Assignment:
Scan the records for lines with the word "down", and copy every such line.

Exercise data:
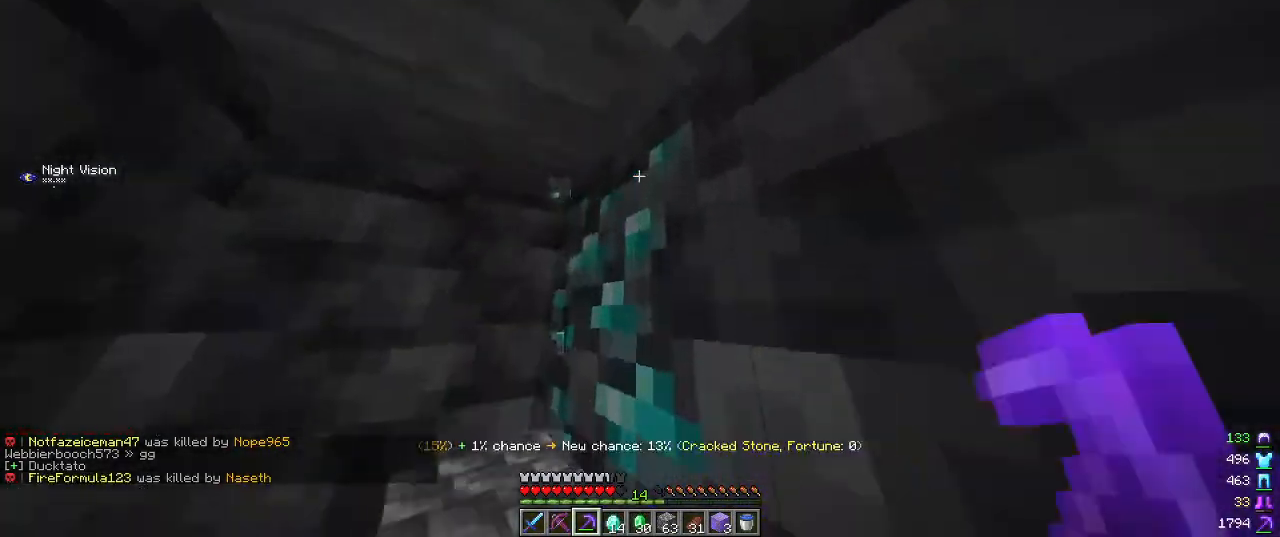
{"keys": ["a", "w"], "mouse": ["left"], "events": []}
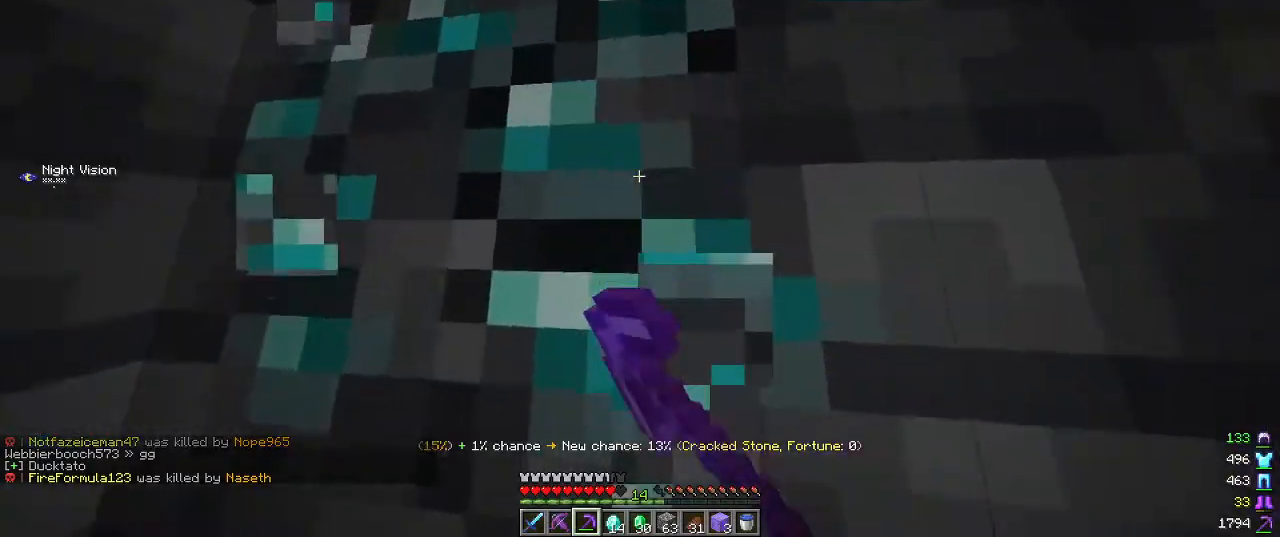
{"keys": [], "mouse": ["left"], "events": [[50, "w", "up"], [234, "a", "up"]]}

--

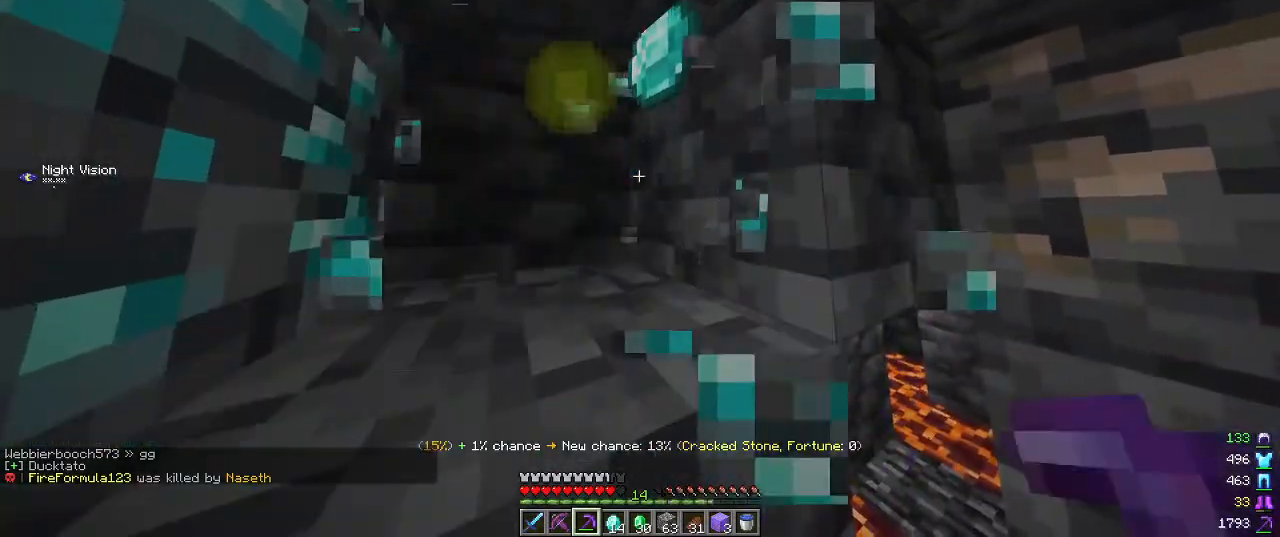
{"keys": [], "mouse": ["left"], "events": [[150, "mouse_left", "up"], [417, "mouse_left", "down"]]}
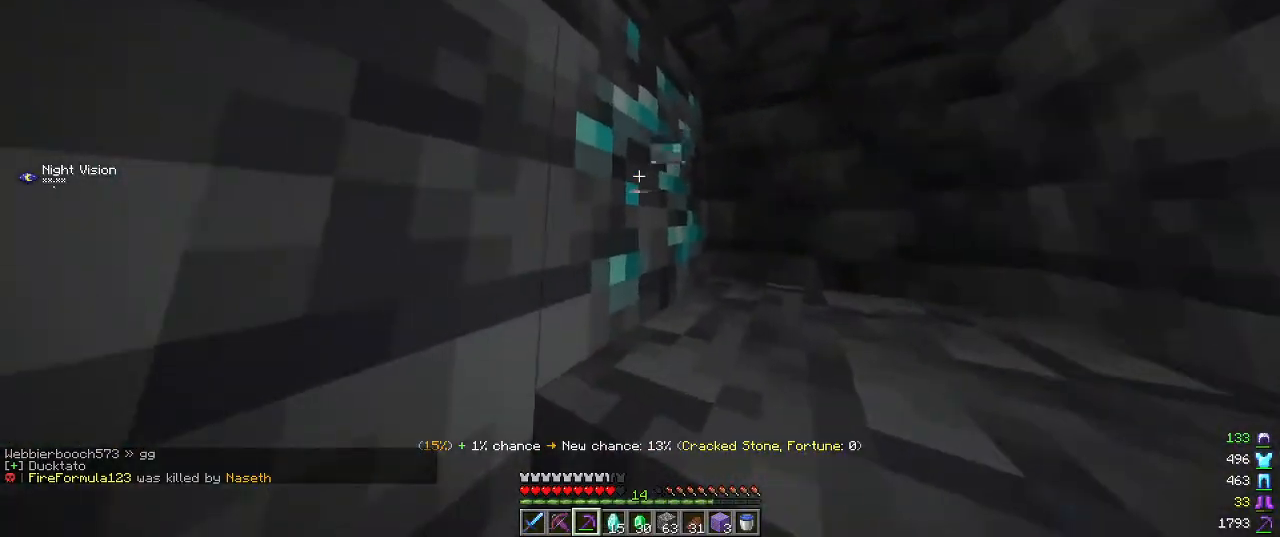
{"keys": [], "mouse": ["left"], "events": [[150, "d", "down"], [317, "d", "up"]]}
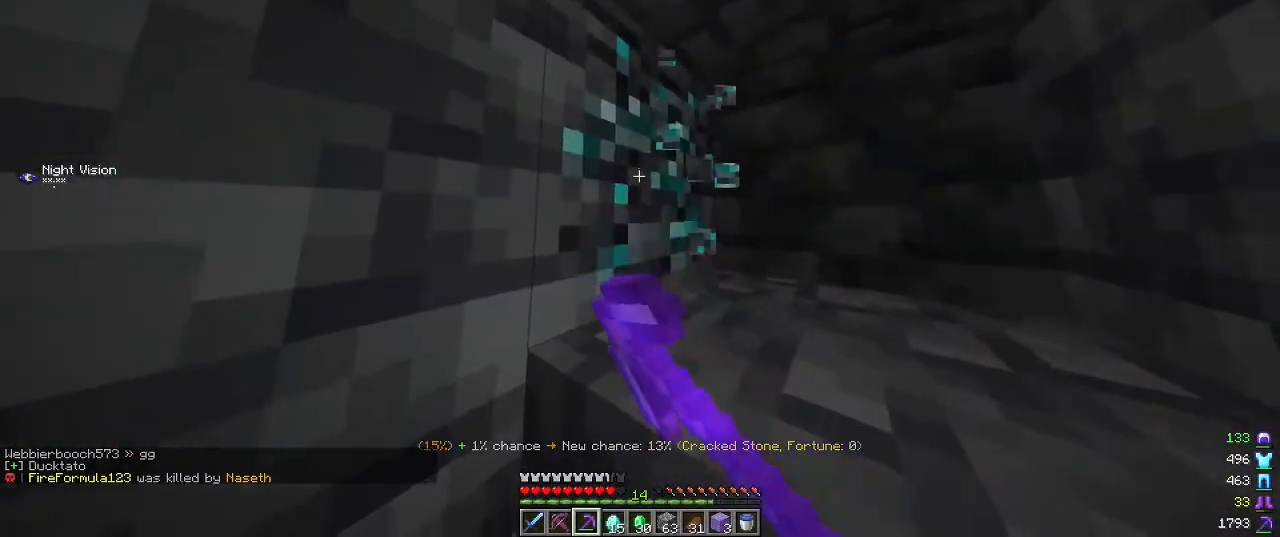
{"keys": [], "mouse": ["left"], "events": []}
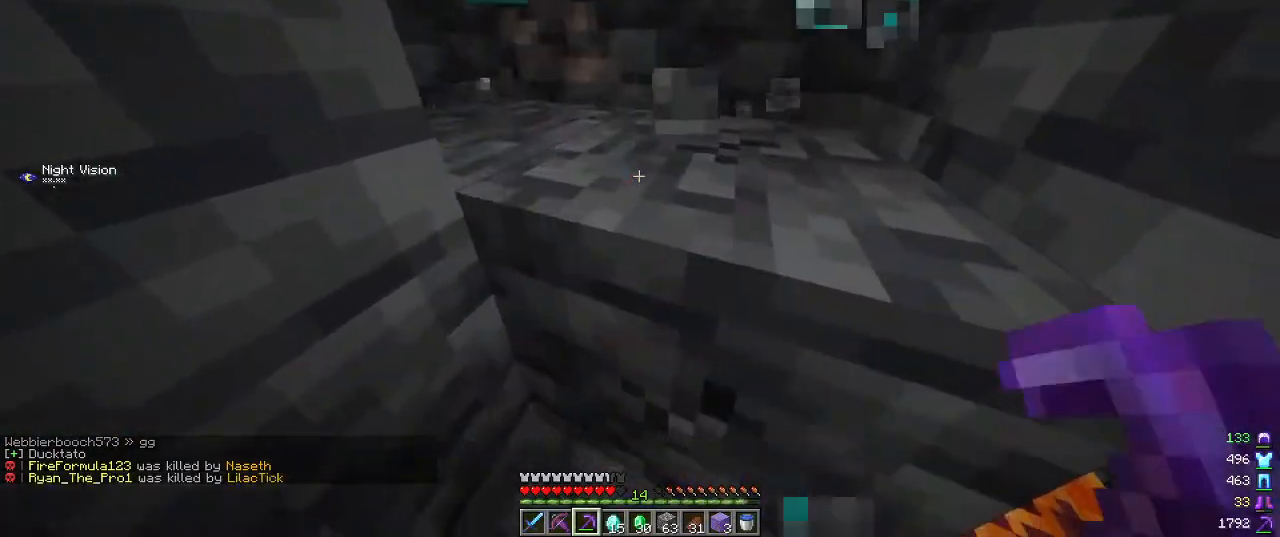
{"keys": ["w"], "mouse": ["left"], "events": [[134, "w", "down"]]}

...

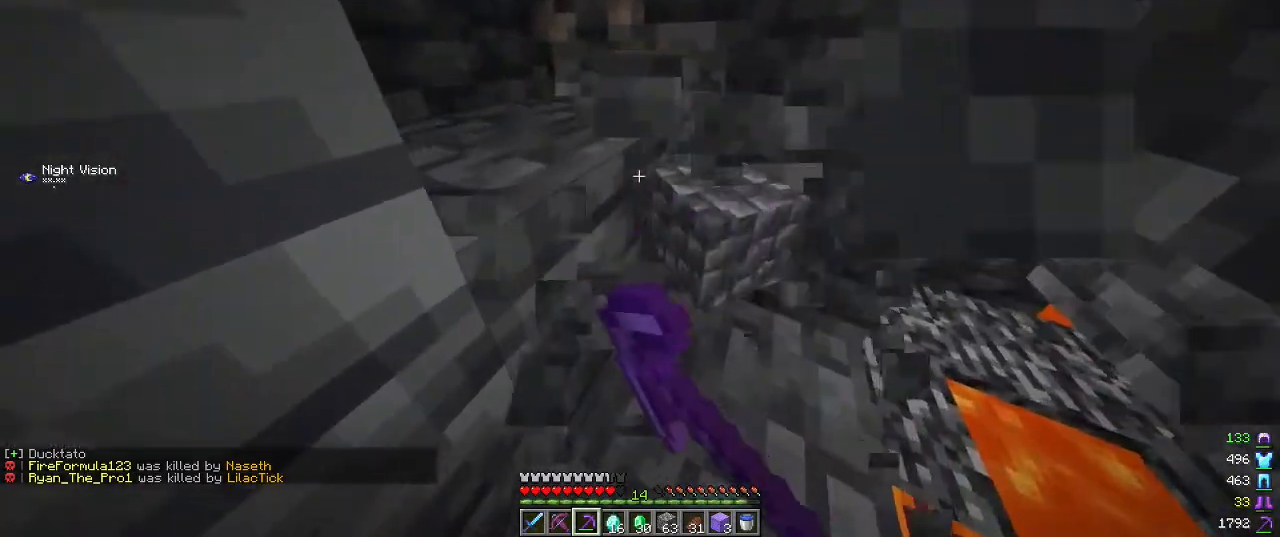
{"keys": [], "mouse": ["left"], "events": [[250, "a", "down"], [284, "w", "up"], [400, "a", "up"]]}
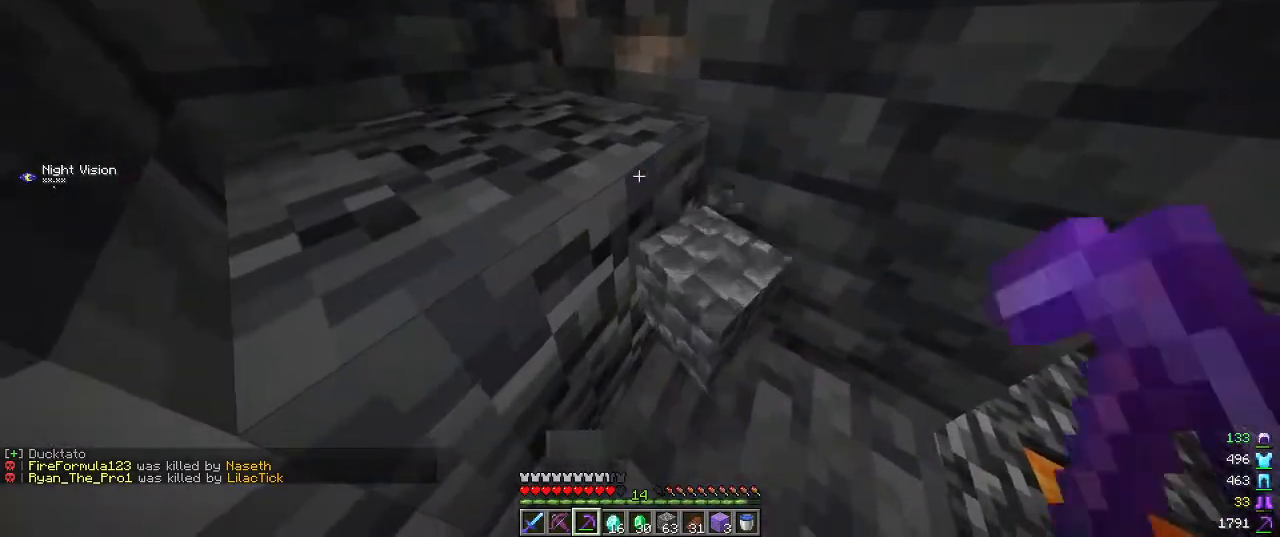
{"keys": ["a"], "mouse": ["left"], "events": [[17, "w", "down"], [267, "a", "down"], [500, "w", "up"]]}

Task solution:
{"keys": [], "mouse": ["left"], "events": [[150, "mouse_left", "up"], [417, "mouse_left", "down"]]}
{"keys": [], "mouse": ["left"], "events": [[150, "d", "down"], [317, "d", "up"]]}
{"keys": ["w"], "mouse": ["left"], "events": [[134, "w", "down"]]}
{"keys": [], "mouse": ["left"], "events": [[250, "a", "down"], [284, "w", "up"], [400, "a", "up"]]}
{"keys": ["a"], "mouse": ["left"], "events": [[17, "w", "down"], [267, "a", "down"], [500, "w", "up"]]}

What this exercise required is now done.